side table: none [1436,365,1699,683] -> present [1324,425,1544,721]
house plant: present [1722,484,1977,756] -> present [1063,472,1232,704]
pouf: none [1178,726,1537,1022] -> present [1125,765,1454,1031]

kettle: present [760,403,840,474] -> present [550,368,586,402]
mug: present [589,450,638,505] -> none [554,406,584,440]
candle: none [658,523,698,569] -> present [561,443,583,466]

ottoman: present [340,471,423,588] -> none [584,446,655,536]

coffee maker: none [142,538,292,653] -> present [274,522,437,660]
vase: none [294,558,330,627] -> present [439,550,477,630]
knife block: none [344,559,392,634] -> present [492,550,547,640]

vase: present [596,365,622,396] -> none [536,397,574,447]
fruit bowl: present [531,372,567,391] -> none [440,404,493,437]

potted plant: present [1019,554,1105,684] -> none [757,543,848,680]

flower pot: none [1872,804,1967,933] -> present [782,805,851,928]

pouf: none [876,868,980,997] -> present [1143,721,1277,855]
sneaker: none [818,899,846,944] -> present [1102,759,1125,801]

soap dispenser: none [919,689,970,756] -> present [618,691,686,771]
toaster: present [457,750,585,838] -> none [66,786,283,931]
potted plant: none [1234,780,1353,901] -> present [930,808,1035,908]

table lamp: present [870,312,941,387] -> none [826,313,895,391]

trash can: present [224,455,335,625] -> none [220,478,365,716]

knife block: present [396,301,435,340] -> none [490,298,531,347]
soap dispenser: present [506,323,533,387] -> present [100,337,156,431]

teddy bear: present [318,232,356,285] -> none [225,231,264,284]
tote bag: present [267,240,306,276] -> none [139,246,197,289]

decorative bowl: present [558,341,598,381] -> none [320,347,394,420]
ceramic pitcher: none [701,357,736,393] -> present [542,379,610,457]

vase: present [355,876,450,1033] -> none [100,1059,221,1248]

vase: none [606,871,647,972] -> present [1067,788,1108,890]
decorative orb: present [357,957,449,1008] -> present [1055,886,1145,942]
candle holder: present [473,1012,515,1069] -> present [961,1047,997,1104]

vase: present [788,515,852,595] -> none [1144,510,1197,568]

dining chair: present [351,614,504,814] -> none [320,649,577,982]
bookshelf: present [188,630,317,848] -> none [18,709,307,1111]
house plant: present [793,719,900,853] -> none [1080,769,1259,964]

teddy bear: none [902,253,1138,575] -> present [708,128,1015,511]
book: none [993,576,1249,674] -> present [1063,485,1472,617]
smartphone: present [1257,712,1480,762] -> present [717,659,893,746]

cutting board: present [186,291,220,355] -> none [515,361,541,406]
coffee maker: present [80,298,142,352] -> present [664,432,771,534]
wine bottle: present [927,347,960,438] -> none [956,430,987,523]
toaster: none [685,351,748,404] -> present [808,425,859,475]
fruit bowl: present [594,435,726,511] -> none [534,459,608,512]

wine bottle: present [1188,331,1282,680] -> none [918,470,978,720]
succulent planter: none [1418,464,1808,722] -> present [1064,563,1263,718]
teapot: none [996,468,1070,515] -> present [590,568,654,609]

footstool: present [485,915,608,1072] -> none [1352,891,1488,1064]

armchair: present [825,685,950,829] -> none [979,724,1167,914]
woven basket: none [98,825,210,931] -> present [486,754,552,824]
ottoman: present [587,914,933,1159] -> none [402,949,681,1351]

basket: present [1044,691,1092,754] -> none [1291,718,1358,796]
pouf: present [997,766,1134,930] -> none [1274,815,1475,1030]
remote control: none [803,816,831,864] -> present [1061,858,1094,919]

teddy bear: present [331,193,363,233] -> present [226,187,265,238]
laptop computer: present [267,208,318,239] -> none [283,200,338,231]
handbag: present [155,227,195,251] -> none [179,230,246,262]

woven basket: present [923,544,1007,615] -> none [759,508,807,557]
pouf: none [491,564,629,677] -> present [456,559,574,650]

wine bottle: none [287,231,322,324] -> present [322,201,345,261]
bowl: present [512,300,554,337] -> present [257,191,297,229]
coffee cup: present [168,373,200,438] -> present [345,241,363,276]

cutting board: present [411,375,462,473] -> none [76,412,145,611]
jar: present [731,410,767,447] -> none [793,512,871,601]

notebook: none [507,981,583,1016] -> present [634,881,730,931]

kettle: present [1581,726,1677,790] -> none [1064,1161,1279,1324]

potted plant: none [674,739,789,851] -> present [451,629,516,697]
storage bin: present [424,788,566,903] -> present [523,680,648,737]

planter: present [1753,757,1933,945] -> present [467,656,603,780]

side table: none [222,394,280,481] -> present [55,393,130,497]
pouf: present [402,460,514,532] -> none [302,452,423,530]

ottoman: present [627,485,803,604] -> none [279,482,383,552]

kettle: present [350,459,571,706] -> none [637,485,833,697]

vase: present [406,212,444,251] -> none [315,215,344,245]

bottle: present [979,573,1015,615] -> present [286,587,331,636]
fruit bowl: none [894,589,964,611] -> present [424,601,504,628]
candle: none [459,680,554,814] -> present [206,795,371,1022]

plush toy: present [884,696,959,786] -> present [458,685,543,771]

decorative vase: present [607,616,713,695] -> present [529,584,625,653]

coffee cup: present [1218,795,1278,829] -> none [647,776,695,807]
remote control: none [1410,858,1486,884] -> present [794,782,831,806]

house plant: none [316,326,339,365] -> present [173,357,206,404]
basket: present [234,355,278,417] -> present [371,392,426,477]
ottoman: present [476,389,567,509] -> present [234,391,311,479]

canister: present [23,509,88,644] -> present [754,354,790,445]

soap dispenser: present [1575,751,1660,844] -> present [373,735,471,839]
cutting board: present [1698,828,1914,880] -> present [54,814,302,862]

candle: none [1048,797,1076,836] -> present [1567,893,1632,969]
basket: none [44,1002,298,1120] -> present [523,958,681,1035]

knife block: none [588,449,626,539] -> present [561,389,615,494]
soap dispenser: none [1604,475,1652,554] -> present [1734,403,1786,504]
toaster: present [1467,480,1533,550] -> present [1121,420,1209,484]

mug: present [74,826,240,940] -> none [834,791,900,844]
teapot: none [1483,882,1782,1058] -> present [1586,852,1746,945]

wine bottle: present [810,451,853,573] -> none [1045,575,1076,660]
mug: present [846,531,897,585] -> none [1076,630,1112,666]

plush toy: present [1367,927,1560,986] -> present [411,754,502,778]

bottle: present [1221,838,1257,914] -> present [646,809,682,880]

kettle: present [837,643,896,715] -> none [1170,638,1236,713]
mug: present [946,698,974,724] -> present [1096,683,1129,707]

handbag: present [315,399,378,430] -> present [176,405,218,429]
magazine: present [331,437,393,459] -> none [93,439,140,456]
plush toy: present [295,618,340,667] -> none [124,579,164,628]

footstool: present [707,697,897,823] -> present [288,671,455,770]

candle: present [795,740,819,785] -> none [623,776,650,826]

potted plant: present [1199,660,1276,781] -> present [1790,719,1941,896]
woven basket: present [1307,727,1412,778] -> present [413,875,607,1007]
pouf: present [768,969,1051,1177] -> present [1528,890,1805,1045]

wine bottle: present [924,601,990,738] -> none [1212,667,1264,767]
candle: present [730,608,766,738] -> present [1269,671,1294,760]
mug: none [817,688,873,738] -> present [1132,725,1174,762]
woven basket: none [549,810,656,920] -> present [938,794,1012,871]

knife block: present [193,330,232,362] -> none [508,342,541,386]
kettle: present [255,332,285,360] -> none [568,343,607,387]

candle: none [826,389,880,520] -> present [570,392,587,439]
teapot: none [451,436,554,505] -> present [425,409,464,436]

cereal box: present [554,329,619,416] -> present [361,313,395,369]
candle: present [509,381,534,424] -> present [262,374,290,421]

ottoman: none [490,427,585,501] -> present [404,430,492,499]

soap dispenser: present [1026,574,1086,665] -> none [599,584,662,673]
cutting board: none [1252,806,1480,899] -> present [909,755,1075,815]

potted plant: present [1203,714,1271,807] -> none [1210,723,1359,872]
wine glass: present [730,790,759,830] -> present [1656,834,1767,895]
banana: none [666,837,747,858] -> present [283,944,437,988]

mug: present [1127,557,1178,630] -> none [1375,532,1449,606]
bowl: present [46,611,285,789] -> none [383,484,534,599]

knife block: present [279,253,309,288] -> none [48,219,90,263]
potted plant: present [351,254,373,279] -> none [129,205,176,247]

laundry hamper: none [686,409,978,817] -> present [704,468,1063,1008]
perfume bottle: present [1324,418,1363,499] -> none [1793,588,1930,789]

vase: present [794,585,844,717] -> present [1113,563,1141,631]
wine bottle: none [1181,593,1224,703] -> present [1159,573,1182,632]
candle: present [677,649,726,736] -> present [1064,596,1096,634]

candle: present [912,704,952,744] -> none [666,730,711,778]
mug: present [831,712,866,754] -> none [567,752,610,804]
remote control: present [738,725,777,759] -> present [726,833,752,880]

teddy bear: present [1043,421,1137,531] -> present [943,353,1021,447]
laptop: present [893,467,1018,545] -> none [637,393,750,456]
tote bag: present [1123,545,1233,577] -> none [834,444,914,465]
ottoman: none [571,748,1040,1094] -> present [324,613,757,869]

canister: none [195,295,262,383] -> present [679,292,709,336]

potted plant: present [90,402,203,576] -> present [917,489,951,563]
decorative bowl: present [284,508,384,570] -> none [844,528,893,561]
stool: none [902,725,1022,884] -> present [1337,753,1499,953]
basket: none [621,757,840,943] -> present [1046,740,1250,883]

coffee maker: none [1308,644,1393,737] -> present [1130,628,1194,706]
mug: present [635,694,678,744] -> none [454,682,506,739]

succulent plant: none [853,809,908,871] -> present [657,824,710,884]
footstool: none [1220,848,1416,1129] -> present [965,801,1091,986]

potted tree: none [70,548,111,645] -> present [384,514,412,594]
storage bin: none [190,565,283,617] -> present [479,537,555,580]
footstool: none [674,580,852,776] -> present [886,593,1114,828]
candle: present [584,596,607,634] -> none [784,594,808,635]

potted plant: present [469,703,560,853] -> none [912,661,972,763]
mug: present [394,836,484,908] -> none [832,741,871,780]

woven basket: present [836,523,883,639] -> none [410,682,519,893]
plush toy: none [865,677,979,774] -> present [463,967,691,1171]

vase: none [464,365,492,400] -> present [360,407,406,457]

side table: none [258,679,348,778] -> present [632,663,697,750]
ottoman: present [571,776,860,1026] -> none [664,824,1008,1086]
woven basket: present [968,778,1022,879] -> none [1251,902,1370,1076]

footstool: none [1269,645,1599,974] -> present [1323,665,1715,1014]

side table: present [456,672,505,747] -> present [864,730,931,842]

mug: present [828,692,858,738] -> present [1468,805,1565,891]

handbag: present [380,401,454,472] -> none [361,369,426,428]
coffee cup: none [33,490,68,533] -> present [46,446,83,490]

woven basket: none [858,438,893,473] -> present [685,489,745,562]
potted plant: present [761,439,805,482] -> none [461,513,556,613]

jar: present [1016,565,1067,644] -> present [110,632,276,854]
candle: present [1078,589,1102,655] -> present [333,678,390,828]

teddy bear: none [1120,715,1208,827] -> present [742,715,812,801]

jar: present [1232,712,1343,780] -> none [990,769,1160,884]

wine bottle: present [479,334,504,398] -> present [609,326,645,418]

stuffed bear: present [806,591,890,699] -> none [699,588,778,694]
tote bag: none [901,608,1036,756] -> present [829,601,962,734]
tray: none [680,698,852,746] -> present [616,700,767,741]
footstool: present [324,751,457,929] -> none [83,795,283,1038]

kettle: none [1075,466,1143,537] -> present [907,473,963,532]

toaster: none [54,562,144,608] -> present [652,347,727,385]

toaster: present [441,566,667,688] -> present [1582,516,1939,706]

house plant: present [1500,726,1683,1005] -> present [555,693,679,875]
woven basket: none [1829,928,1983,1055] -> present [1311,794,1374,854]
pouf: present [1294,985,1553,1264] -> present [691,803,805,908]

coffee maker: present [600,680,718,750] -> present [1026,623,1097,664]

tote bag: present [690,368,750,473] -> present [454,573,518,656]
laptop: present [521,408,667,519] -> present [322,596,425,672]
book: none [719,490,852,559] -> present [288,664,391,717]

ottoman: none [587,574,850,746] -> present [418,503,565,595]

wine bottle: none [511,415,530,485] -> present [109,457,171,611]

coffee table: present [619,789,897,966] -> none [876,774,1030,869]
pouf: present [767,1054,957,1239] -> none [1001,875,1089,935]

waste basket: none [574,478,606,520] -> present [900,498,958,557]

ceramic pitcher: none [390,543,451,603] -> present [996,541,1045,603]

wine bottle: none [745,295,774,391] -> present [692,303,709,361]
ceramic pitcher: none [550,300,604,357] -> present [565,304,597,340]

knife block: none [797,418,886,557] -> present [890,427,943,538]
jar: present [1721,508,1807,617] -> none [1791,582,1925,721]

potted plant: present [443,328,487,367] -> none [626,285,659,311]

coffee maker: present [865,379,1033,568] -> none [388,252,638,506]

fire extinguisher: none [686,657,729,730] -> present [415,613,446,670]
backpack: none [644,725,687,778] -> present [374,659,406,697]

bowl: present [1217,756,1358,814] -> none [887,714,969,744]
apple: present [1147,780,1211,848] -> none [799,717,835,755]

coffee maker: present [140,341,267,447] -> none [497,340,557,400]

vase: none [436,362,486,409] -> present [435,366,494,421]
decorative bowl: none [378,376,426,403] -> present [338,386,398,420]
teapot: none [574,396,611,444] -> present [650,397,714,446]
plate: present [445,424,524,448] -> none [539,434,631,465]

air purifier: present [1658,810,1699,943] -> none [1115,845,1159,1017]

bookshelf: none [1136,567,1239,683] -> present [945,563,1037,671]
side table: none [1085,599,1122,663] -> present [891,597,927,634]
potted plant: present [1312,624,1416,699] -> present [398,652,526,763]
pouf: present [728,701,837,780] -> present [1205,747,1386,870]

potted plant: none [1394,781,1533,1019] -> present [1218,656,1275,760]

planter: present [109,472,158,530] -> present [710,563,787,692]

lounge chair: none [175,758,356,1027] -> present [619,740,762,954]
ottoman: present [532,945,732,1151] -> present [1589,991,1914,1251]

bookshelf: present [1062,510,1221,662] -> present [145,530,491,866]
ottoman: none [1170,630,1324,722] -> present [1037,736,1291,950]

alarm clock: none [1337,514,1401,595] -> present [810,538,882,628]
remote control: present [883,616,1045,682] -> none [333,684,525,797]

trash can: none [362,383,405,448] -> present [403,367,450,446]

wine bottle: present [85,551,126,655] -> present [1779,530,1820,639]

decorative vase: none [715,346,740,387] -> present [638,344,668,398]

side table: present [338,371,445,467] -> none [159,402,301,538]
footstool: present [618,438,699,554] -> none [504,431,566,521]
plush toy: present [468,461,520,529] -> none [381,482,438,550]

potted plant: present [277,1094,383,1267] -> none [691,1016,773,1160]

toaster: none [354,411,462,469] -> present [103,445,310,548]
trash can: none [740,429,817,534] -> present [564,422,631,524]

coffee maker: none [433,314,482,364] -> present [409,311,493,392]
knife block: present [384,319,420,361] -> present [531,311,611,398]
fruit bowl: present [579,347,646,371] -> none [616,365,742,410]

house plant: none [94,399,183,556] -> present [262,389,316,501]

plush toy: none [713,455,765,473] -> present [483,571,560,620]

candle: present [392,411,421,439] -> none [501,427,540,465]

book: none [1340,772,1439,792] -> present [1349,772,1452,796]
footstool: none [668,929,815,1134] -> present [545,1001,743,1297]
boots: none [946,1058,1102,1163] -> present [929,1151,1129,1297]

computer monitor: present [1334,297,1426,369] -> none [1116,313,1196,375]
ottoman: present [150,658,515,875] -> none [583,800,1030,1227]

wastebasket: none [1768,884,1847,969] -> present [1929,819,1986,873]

===============

Reproducing the whole listing above is not the task. Copy exactly only the lines from the one with "footstool: present [485,915,608,1072]" to the one with "basket: present [1044,691,1092,754]", both kept.

Answer to this exercise:
footstool: present [485,915,608,1072] -> none [1352,891,1488,1064]

armchair: present [825,685,950,829] -> none [979,724,1167,914]
woven basket: none [98,825,210,931] -> present [486,754,552,824]
ottoman: present [587,914,933,1159] -> none [402,949,681,1351]

basket: present [1044,691,1092,754] -> none [1291,718,1358,796]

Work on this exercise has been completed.